**Text block:**
________________________________________

# Upgrading rotors/pads...keeping stock calipers. school me.



## Tacoma750 (Sep 16, 2004)

I have a MK6 Jetta with F/R discs, and im going from stock 16s to 18s and also need new pads. I have a few questions though. I would like a little more stopping power than I had stock, so I think I want to upgrade to a pretty aggressive pad and a better brake fluid. My stock rotors have 40K on them and are fine to reuse with new pads, but would I get any benifits of going to a larger, drilled or slotted rotor? Obviously I would enjoy the look of a larger rotor, especially behid the new wheels; but I dont want to do anything JUST for looks. If theres no actual improvement on performance, I'll keep the stock rotors until they're junk and upgrade then. Also, will be stock calipers fit a slightly larger rotor? Thanks guys!


----------



## ridgemanron (Sep 27, 2011)

Tacoma750 said:


> I have a MK6 Jetta with F/R discs, and im going from stock 16s to 18s and also need new pads. I have a few questions though. I would like a little more stopping power than I had stock, so I think I want to upgrade to a pretty aggressive pad and a better brake fluid. My stock rotors have 40K on them and are fine to reuse with new pads, but would I get any benifits of going to a larger, drilled or slotted rotor? Obviously I would enjoy the look of a larger rotor, especially behid the new wheels; but I dont want to do anything JUST for looks. If theres no actual improvement on performance, I'll keep the stock rotors until they're junk and upgrade then. Also, will be stock calipers fit a slightly larger rotor? Thanks guys!


You might want to check out the www.drivespm.com site (Steve Perry Motorsports) and look into the
MK5/6 345 X 25 2-piece (Uses OEM Calipers) Big Brake Kit. I believe it lists for $545 and includes
everything needed for the upgrade that allows you to use your present calipers. I'm having them fitted
onto my 2012 K04 Turbo Beetle as soon as the weather permits here in the northeast.


----------



## ridgemanron (Sep 27, 2011)

HYDE 16 gave a superlative approval to the TyrolSport Master Cylinder Brace, which you might also
be interested in for improving your braking ability. You can read about it in this 'Brake' section.


----------



## KG18t (Aug 9, 2006)

________________________________________

Layout coordinate data
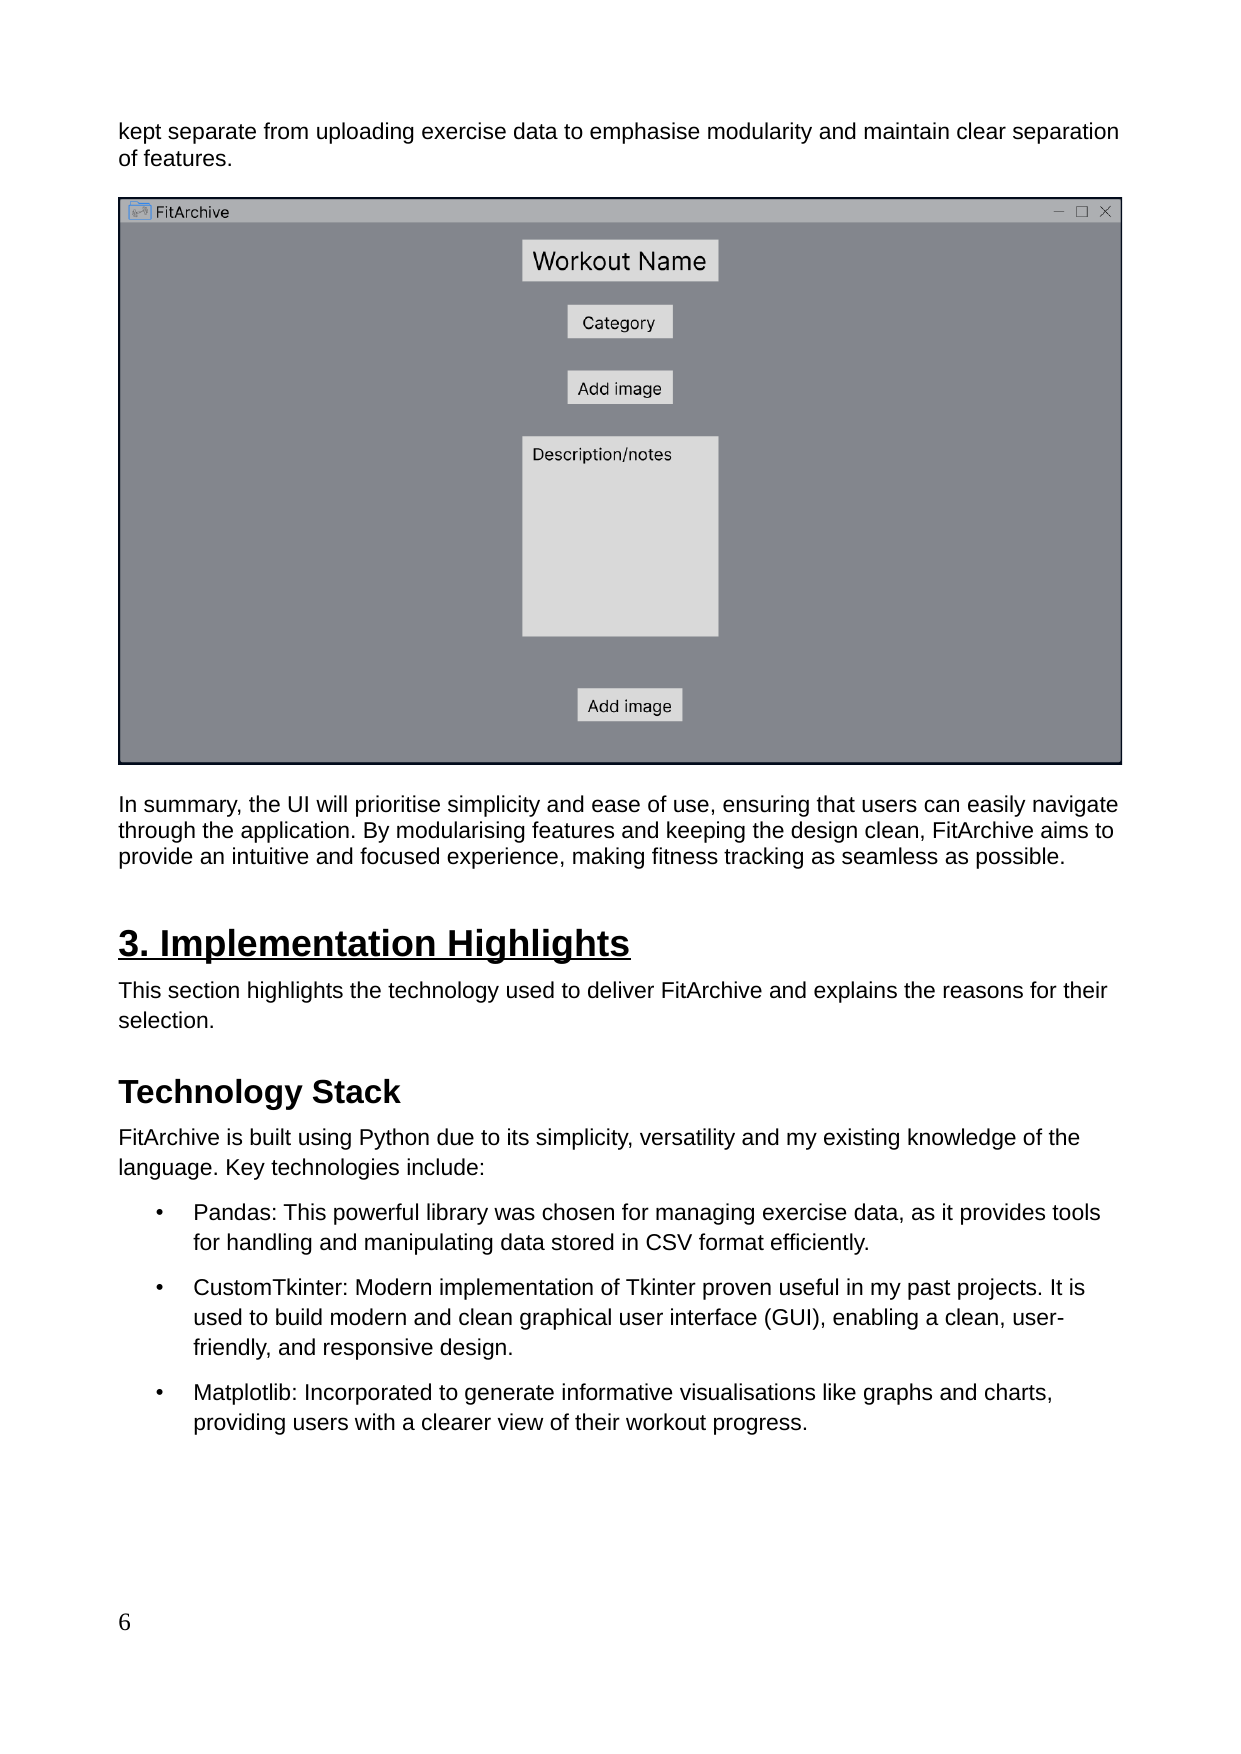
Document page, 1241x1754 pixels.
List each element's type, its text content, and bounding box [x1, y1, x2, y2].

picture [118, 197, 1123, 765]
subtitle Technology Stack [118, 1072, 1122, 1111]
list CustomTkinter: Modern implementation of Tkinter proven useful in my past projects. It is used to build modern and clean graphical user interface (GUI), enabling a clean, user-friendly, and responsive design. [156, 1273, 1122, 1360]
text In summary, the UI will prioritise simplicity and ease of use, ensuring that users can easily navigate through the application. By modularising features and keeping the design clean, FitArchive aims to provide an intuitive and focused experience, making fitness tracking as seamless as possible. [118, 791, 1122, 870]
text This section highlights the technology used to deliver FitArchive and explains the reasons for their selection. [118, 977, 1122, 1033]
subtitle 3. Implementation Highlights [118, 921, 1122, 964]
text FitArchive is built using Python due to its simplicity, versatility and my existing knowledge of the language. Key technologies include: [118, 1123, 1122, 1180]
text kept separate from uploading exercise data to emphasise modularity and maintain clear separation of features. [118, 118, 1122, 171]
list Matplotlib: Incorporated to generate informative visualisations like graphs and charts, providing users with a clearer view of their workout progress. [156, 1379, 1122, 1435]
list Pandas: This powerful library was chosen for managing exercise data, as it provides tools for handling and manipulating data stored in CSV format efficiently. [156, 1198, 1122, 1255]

________________________________________

**Short exercise A:**
Answer these questions about the brake upgrade thread:
(i) What car does Tacoma750 own?
(ii) How much mileage is on Tacoma750's stock rotors?
(iii) What price does ridgemanron believe the Big Brake Kit lists for?
**Short exercise B:**
Rename "bounding box" to "enclosing box" in the stretch of the records from the start through the line containing "List each element's", keeping everything else unchanged. Leave the pictures out of your answer.
The thread and the records were drawn from unrelated sources.

**Task response A:**
(i) A MK6 Jetta
(ii) 40K
(iii) $545

**Task response B:**
Document page, 1241x1754 pixels.
List each element's type, its text content, and enclosing box [x1, y1, x2, y2].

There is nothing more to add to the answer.